Seid gestern nachmittag habe ich meine Hausarbeit zum ETP fertig. Einige haben gefragt, was den bei der Umfrage rausgekommen ist. – Viele Stunden Kopfschmerzen! Ich fand es ziemlich herausfordernd diese “qualitative” Forschung zu machen. Hatte ich mir gesamt etwas überschaubarer vorgestellt. Im Rahmen einer Kontextanalyse (Kontext=Märkisches Viertel) wollte ich herausfinden welche Beobachtungen bzw. welche Wahrnehmung, langjährige Bewohner des Viertels von der Kirche hier vor Ort haben. Ist Kirche lebensrelevant, wenn sie den Menschen begegnet? So Fragen und mehr galt es zu kanalisieren und mit den Interviews zu beantworten. So und hier mein Schlusswort:

Der Forschungsprozess verdeutlichte mir, als Forscher, dass Kirche immer noch eine sozialräumlich integrative Rolle zugeschrieben wird. Im weiteren Nachdenken über ganzheitlichen Gemeindebau dient dieser Ansatz sicherlich als Grundlage für weitere Studien. Als Forschungsfrage steht im Raum, wie kann eine Ortsgemeinde ihre sozialräumlich integrative Rolle im Horizont ihrer Lage in einer Großsiedlung mit ihren spezifischen Problemlagen füllen.

Alles klar? – Das für mich interessante war, zu erfahren und neu bewusst gemacht zu bekommen, dass die Menschen Kirche wirklich gut beobachten. Sie wollen informiert sein und sind durchaus bereit Angebote anzunehmen. Kirche wird zugeschrieben, dass sie für die Nöte der Menschen da sein soll, weil sie nicht aus Profitgier handelt, sondern so wird ihr unterstellt aus Nächstenliebe. Das Ergebnis ist für mich eine klarere Forschungsfrage.
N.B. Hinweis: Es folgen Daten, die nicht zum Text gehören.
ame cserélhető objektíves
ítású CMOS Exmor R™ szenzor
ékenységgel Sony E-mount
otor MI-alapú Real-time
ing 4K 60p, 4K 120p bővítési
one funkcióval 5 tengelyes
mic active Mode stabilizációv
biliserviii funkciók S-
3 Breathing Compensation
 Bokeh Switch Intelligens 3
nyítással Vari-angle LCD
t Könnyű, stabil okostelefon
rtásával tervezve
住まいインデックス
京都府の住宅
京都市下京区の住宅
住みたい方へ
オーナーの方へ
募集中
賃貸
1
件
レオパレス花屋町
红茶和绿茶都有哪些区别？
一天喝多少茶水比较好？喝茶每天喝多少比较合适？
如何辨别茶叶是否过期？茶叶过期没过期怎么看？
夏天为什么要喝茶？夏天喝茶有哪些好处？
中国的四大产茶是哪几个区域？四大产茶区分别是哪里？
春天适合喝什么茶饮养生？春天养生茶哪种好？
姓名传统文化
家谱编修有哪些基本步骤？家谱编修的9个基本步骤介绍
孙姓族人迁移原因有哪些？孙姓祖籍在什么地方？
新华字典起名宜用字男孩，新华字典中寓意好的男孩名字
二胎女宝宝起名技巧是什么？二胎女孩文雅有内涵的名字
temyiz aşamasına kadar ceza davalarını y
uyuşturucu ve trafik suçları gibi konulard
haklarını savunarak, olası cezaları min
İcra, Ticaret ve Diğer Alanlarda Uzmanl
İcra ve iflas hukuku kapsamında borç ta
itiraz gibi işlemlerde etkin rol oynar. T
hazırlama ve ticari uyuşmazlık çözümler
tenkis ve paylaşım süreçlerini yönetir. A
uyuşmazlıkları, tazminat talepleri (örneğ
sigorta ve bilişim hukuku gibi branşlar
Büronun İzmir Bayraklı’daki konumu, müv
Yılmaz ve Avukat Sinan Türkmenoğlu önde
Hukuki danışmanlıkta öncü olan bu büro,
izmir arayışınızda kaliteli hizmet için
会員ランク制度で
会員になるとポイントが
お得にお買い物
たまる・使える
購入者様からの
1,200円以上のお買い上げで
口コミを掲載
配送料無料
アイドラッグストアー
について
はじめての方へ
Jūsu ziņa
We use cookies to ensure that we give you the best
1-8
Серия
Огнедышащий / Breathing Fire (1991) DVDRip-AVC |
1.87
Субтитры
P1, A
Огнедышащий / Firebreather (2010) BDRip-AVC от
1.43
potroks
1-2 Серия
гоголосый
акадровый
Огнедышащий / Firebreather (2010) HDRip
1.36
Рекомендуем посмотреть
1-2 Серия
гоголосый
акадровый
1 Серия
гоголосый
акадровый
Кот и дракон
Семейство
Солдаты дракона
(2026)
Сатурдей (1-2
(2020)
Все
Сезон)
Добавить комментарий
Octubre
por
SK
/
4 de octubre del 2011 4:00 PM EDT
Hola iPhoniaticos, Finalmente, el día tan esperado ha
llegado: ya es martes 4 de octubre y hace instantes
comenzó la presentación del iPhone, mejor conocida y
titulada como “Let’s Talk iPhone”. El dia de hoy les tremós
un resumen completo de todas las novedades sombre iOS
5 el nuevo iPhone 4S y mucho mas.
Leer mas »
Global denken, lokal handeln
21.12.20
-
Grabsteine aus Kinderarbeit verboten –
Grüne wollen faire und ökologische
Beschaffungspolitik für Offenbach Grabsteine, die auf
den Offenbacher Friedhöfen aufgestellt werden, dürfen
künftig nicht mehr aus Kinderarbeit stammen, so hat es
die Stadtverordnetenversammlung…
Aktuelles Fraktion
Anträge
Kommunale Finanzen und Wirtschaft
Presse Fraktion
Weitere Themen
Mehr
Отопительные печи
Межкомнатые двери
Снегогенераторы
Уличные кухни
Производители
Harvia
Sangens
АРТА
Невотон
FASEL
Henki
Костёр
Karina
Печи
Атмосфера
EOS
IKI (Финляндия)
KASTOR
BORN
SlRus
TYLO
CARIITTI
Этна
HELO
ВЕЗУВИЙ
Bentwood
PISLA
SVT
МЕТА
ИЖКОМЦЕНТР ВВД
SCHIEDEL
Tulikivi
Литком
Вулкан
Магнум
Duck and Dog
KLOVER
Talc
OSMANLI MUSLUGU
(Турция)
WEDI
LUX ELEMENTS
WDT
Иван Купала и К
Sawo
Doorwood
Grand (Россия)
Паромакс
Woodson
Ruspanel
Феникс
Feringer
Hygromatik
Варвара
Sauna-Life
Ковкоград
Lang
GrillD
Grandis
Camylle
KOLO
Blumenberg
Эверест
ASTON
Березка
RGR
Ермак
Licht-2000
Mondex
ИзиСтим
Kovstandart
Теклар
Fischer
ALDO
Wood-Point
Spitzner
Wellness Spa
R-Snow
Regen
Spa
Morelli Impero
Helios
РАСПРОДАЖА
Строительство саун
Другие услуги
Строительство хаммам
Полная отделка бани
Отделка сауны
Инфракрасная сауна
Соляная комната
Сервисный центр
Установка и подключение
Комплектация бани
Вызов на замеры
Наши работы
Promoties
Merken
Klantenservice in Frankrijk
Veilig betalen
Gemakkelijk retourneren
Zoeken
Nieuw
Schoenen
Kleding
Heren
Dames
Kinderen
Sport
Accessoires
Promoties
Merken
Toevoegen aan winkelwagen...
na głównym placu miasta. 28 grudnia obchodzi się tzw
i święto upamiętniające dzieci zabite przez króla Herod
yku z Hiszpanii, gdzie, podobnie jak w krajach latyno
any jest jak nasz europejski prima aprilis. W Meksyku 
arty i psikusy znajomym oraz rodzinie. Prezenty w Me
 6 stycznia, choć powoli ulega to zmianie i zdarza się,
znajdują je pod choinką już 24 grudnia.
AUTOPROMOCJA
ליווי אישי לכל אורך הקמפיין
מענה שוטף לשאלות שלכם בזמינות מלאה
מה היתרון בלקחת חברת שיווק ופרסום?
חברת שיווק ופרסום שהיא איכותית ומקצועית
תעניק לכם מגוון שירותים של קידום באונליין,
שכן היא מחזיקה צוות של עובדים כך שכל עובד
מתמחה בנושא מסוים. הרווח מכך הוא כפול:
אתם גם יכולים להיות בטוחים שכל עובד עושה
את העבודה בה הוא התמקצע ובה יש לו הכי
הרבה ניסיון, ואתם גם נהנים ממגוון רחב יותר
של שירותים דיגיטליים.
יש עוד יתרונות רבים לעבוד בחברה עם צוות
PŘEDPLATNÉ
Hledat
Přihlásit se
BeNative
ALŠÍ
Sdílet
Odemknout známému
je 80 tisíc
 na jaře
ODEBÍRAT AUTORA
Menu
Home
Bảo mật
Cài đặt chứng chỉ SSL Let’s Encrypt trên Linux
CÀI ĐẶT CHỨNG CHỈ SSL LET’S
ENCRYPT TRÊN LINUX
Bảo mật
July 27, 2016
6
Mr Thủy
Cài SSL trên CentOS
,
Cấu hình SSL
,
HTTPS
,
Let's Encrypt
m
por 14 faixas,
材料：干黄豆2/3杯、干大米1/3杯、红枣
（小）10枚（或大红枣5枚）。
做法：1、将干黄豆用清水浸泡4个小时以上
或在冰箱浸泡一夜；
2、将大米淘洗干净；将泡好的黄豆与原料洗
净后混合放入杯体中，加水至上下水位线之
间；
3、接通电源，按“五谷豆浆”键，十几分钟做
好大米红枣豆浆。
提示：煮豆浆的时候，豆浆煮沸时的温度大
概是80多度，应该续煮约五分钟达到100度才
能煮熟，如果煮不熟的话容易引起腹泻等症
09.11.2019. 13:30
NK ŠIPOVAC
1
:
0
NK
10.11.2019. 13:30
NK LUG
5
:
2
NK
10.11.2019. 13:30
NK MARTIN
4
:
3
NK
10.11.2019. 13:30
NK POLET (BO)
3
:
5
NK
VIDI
Nicht mehr und nicht weniger.

3 Kommentare zu “Geschafft”

  1. Dirk

    Glückwunsch!
    Hast Dir ein Bier verdient!

    Wie bist Du eigentlich an die Menschen für das Interview rangekommen?
    Auf der Straße?
    An Türen geklingelt?
    Mit Voranmeldung?
    ???

    Viel Segen & Erholung!
    Dirk.

  2. Matthias

    @dirk: Danke! Das Bier habe ich aus Verzweiflung mittendrin schon gekippt und jetzt ist der Vorrat leer. Das andere war nicht so aufwendig. Zweimal habe ich über drei Ecken jemanden anfragen lassen und zweimal habe ich einfach Nachbarn im Haus angequatscht. Und dann macht man einen Termin für ein Interview aus, nimmt sich eine Stunde Zeit mit und trifft sich wo auch immer.

  3. Maggi

    Ich finds gut, das das mal jemand gemacht hat. Gratuliere zur Abgabe.